=== EXERCISE DESCRIPTION ===
From the entries that follow, report every line in which "Esporte" occurs.

━━━ SUPPLIED DATA ━━━

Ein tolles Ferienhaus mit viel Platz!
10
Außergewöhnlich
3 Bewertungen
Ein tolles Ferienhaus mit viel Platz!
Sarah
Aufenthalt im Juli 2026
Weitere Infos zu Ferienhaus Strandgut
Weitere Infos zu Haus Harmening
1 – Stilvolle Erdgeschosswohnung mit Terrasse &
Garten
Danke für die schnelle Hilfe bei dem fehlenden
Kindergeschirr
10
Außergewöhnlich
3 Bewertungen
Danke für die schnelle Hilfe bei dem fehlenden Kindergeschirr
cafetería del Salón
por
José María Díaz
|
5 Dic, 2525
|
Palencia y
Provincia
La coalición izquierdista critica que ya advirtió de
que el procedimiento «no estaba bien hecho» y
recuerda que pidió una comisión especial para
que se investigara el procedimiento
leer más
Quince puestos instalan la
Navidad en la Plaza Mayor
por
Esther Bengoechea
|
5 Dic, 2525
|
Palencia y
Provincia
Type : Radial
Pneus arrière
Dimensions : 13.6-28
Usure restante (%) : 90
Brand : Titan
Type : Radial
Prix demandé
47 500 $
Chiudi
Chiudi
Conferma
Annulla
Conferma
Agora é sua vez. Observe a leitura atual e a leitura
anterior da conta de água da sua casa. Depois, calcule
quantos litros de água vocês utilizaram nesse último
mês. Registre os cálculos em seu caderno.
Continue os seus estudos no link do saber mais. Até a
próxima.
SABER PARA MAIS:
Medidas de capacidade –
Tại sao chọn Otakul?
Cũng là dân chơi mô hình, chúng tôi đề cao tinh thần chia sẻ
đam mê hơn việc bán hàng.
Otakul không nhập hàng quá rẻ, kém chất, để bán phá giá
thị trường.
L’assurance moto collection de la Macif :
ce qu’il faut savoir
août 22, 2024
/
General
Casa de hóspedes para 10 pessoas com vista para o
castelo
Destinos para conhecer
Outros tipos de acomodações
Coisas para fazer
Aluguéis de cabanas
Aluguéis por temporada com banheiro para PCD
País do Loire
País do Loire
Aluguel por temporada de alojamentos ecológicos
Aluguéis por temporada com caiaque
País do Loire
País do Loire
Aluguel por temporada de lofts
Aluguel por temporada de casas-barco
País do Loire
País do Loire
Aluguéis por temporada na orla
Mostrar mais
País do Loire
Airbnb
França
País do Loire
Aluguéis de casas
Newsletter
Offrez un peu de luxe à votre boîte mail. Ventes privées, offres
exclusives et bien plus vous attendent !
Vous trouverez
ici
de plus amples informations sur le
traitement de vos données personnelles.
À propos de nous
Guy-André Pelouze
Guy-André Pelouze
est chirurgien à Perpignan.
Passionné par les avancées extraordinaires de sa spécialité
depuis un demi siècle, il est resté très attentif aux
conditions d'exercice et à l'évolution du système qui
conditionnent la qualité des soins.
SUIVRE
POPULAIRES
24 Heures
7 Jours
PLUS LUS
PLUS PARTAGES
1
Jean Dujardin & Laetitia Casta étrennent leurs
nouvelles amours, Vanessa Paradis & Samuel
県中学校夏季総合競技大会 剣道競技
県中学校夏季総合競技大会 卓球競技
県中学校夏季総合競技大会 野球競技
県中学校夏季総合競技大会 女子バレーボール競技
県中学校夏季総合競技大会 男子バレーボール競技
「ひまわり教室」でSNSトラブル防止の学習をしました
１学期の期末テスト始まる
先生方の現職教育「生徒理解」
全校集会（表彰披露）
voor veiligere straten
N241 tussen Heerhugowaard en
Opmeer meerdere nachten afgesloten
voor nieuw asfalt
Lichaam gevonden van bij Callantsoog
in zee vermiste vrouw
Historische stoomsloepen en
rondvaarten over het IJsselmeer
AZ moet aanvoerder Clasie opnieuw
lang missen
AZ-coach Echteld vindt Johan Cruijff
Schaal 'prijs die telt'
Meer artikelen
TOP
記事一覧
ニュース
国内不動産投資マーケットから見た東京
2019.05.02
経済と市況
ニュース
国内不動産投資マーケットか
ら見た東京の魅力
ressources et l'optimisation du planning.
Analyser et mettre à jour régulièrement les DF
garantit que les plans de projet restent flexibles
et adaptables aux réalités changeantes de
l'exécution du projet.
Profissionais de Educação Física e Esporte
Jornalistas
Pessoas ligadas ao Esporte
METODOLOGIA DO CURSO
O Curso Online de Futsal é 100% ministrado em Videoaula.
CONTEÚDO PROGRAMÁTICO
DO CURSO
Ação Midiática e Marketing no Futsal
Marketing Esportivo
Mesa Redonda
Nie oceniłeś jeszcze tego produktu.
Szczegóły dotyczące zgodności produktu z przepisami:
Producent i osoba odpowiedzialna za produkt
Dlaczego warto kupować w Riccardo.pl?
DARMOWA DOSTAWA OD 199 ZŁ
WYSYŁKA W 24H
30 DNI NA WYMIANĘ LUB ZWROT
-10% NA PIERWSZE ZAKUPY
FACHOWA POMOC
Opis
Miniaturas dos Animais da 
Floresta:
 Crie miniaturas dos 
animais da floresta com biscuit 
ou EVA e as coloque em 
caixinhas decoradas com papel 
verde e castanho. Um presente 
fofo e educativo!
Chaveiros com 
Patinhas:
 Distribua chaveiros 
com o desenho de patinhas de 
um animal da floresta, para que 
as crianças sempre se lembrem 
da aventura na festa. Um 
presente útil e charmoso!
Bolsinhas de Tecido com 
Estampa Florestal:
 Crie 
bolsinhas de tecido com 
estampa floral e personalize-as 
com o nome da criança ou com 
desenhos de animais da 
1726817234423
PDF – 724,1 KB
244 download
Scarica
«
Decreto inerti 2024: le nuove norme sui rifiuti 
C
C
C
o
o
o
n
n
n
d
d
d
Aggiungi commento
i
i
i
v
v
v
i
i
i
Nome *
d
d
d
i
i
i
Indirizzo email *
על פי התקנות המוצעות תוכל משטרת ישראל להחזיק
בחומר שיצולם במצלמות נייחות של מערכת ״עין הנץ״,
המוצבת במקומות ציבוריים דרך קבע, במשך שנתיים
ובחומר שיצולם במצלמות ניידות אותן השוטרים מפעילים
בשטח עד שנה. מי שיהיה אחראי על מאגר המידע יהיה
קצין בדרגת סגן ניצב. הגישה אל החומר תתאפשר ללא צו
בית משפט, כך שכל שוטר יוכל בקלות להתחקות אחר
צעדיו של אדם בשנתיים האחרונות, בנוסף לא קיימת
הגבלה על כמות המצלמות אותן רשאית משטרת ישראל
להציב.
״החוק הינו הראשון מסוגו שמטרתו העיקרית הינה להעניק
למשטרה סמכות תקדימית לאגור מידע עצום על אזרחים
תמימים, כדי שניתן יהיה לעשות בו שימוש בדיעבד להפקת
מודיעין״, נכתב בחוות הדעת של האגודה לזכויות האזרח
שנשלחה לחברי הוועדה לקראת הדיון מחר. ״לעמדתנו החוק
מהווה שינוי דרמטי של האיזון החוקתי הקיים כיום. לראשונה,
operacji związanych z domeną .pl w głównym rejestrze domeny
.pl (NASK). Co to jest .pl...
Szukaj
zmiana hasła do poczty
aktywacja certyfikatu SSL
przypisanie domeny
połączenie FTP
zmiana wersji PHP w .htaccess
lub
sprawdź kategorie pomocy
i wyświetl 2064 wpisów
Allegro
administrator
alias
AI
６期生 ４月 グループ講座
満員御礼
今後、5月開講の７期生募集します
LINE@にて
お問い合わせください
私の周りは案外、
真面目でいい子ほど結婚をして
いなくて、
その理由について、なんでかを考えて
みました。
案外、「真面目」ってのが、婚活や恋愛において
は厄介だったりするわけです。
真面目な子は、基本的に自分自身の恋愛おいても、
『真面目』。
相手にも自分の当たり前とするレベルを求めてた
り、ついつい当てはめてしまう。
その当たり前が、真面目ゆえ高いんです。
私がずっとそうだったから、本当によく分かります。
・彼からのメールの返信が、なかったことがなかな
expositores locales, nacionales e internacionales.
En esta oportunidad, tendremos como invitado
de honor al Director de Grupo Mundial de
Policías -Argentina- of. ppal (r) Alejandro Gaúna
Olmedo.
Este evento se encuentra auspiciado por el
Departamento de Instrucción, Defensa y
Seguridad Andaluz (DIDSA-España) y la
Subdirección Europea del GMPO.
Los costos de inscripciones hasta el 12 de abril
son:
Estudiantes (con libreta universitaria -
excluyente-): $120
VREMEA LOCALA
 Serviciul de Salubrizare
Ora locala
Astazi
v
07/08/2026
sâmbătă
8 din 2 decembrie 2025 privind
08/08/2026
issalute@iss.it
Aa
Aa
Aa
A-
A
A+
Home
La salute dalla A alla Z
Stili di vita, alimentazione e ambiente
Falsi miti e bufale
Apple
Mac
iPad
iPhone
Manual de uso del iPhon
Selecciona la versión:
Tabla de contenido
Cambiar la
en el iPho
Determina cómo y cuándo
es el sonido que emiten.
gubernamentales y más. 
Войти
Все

━━━

=== TASK OUTPUT ===
Profissionais de Educação Física e Esporte
Pessoas ligadas ao Esporte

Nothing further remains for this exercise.